A secretary in Germany earns about 18,940 EUR a year. That's 58% below the national average of 45,620 EUR.

Pay ranges widely from country to country and from role to role. The lowest reported salaries in Germany sit around 7,080 EUR a year, while the very top stretches to 31,940 EUR. Everything on this page is in Euro (EUR, symbol €), which lets you compare numbers like-for-like without worrying about exchange rates.

The numbers here are pulled together from official government wage data, large independent salary surveys, and aggregated worker-reported pay. Most reported salaries include the benefits that are common in Germany, such as housing or transport allowances, which is worth keeping in mind if you're comparing against a country where those are usually paid on top.


How much does a secretary make in Germany?

Average salary
18,940 EUR
1,578 EUR per month
Lowest reported
7,080 EUR
590 EUR per month
Highest reported
31,940 EUR
2,661 EUR per month

A typical secretary working in Germany brings home around 1,578 EUR a month before tax. Entry-level pay starts near 7,080 EUR, and the top of the ladder reaches roughly 31,940 EUR for the most experienced and specialised people in the role.

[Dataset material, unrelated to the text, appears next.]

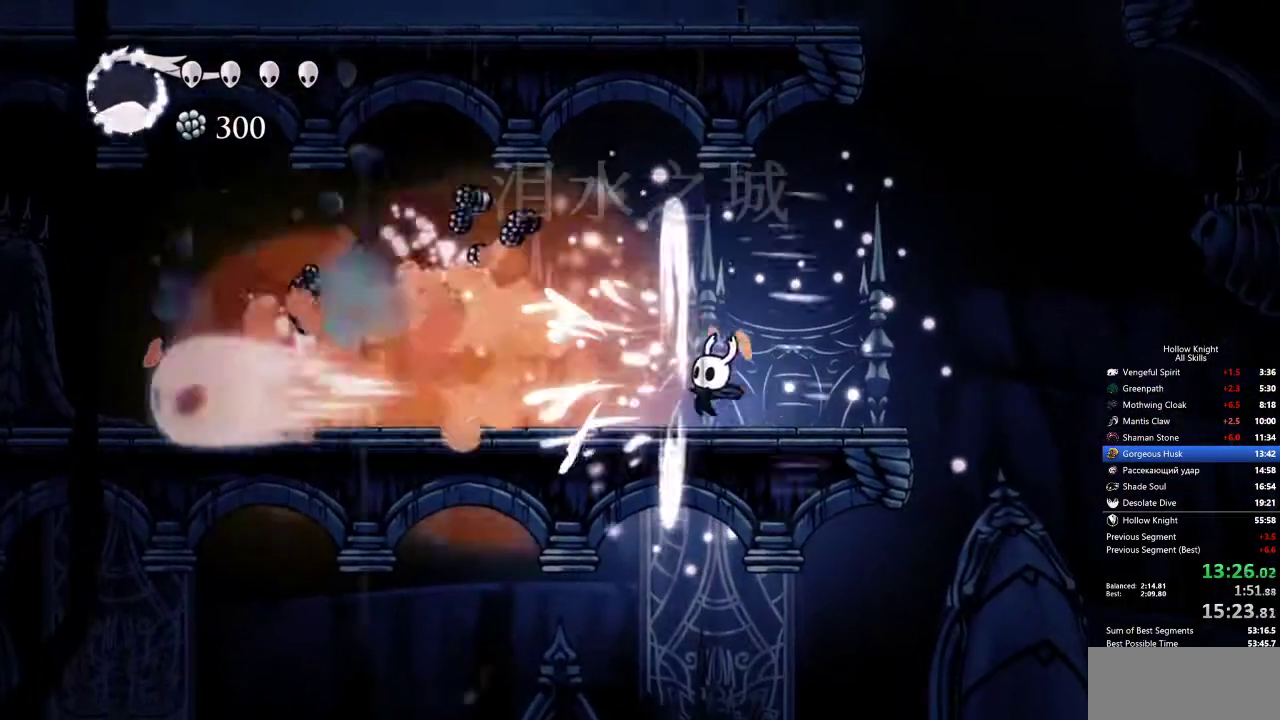
{"keys": ["left"], "events": []}
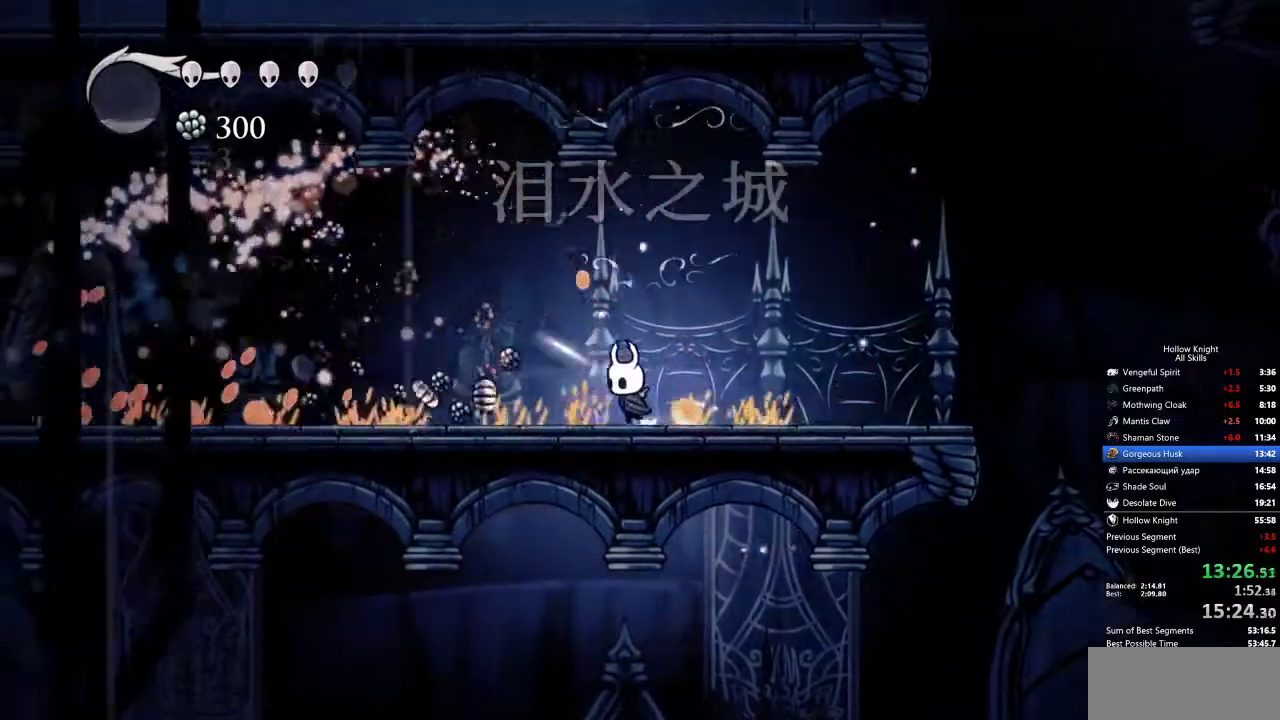
{"keys": ["left"], "events": []}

The wide gap between low end and top end reflects how much pay can vary inside the same job title. A junior secretary working at a small local employer earns very different money from a senior at a multinational. Skills, employer, city and years in the seat all push the number around. For a cross-country comparison, see the secretary salary in Belgium or Netherlands, both of which pay in the same currency.


How secretary pay ranges in Germany

A good way to think about salary in Germany is to look at the distribution rather than the headline average. Half of all secretaries in Germany earn less than 21,400 EUR a year, and the other half earn more. That middle number is the median, and it is usually more useful than the average for answering "is my pay normal here".

Looking at the quartiles fills in the picture. A quarter of earners take home less than 14,540 EUR (the 25th percentile), and a quarter clear 28,660 EUR (the 75th percentile). The middle 50% of secretaries sit somewhere inside that band, which is where the typical reader of this page probably lives.

The very lowest reported salaries sit around 7,080 EUR. The highest stretch to 31,940 EUR, though only a small fraction of earners ever reach that level. If you are deciding whether your own offer or current pay is reasonable, work out which of those four bands you would fall into and use that as your reference point.

7,080
Low
21,400
Median
31,940
High
14,540
25th
28,660
75th
The middle 50% sit between the 25th and 75th percentile Tails are the lowest and highest reported All figures in EUR

Secretary pay by experience in Germany

Years of experience is the single biggest lever on pay for a secretary in Germany, ahead of education and almost any other single factor. The longer you have been in the role, the more your employer can trust you to handle complexity, mentor others and act independently, all of which command higher pay. The chart below shows how the typical secretary salary changes as you move through the career ladder.

  • 0-2 Years
    9,980 EUR
  • 2-5 Years
    +40% from previous
    13,960 EUR
  • 5-10 Years
    +54% from previous
    21,540 EUR
  • 10-15 Years
    +8% from previous
    23,260 EUR
  • 15-20 Years
    +9% from previous
    25,440 EUR
  • 20+ Years
    +14% from previous
    28,900 EUR

The single largest jump on the ladder is from 2 - 5 Years to 5 - 10 Years, where pay rises by about 54%. That is the point at which a secretary typically goes from "competent in the role" to "the person other people in the team learn from", and the market pays well for that step.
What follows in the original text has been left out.